▶ [DATA SUPPLIED]:
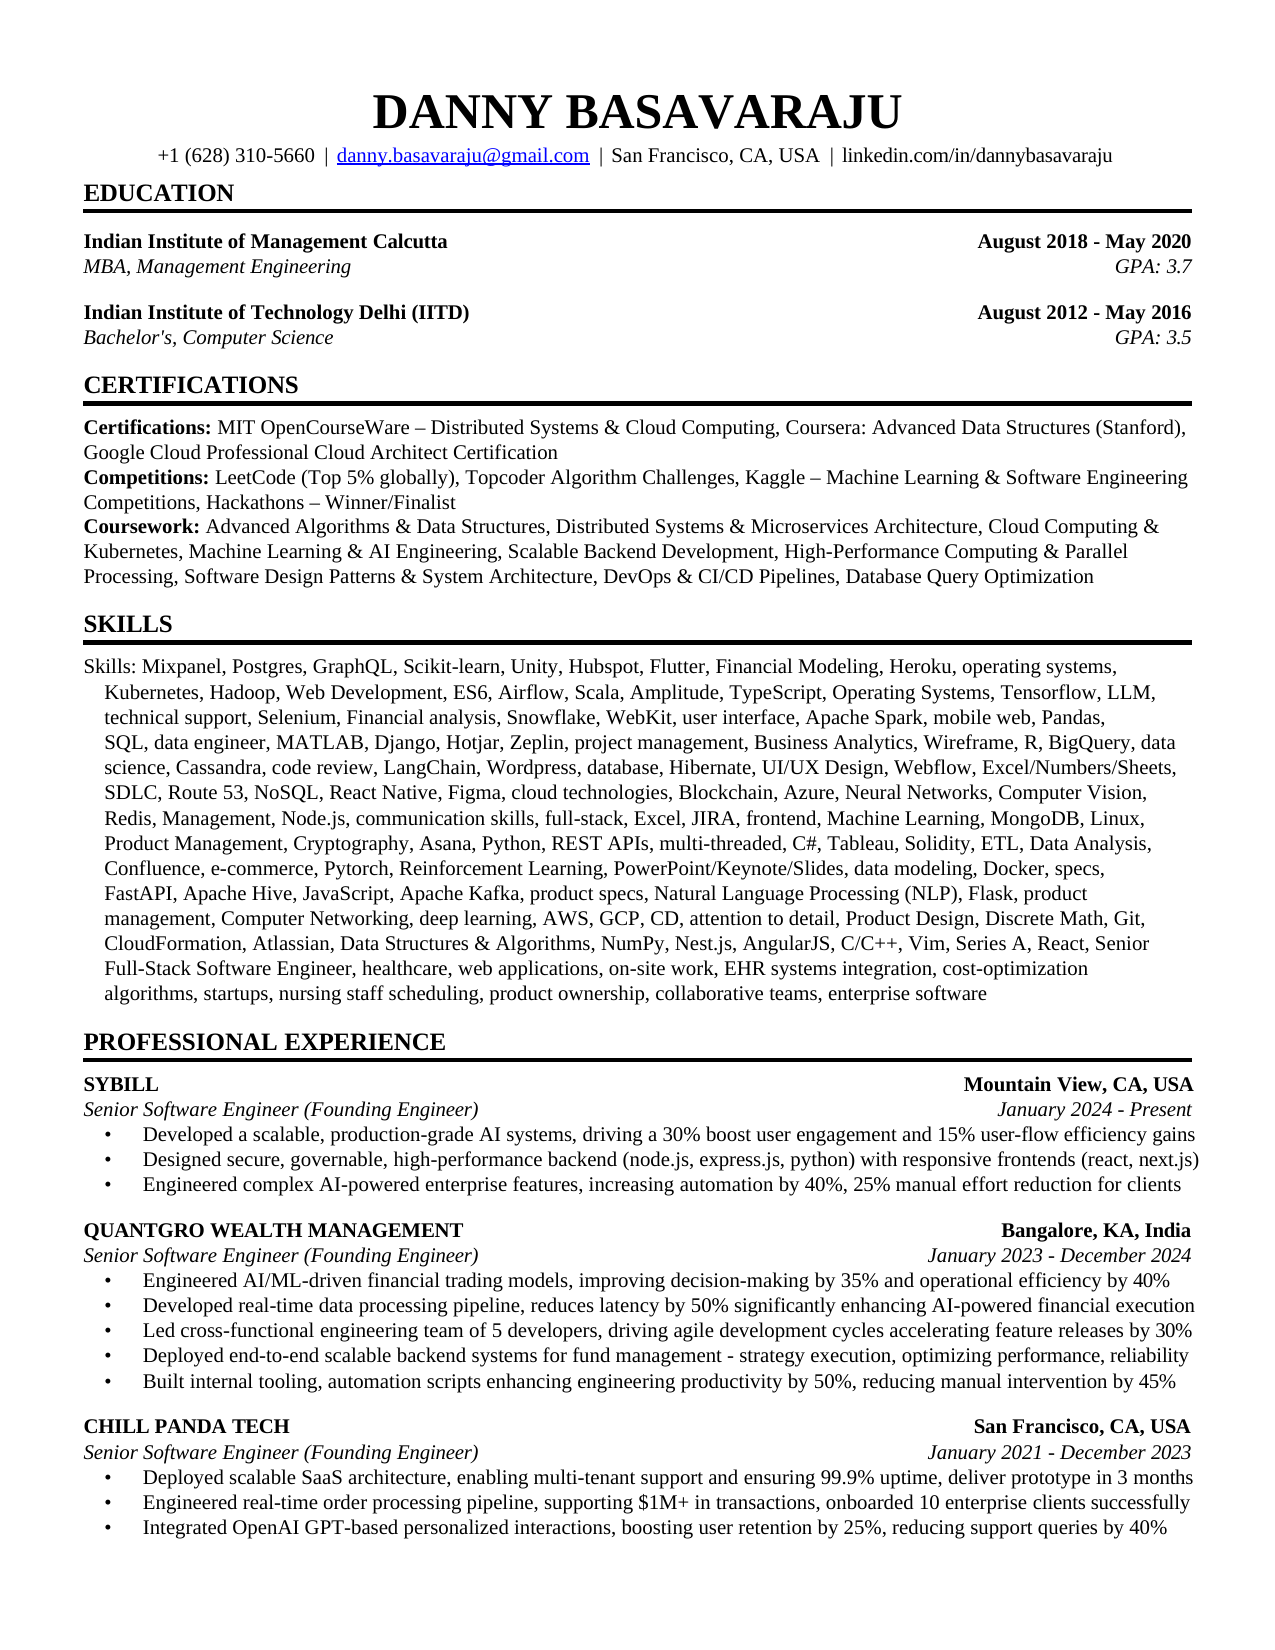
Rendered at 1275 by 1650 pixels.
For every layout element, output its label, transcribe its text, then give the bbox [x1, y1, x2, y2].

==

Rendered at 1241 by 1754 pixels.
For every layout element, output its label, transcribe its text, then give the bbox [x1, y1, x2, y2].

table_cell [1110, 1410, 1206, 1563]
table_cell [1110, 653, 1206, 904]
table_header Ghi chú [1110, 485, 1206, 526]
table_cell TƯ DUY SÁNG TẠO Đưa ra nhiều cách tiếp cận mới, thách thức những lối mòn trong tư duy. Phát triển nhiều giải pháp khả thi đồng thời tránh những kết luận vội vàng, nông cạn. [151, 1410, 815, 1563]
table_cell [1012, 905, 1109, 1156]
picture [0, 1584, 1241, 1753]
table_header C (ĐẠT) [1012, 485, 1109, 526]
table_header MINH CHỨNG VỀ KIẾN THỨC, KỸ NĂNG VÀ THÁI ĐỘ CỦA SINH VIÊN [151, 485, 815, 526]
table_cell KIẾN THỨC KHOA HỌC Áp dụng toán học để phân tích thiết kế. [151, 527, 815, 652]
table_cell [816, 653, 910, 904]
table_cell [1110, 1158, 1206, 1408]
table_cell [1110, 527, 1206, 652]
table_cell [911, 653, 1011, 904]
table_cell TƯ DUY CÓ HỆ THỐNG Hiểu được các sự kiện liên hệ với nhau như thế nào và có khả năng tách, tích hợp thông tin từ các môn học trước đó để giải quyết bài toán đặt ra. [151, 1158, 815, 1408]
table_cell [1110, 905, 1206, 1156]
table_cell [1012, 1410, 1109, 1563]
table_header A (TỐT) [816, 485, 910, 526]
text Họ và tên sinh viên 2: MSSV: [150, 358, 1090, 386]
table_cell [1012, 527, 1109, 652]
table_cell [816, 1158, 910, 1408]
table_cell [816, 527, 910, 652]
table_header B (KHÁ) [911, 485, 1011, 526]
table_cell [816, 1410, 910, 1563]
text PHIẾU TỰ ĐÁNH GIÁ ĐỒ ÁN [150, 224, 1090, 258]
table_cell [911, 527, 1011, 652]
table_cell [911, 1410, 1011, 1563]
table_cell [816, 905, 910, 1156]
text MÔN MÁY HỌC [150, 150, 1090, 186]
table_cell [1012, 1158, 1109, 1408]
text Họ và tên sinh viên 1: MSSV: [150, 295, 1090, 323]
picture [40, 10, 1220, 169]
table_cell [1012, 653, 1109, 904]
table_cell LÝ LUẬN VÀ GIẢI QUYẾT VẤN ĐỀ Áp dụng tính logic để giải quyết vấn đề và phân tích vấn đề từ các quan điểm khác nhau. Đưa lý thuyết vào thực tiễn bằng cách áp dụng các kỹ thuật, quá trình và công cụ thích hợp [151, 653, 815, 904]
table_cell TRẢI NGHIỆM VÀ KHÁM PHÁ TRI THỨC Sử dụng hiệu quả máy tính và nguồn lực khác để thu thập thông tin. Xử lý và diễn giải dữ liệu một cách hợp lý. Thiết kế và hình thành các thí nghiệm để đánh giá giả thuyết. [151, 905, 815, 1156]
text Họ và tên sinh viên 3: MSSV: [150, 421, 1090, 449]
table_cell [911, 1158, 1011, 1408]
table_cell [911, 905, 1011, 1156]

▶ [WHAT THE TASK REQUIRES]:
Note each line above that contains "pixels" and copy it out.

▶ [OUTPUT OF THE TASK]:
Rendered at 1275 by 1650 pixels.
Rendered at 1241 by 1754 pixels.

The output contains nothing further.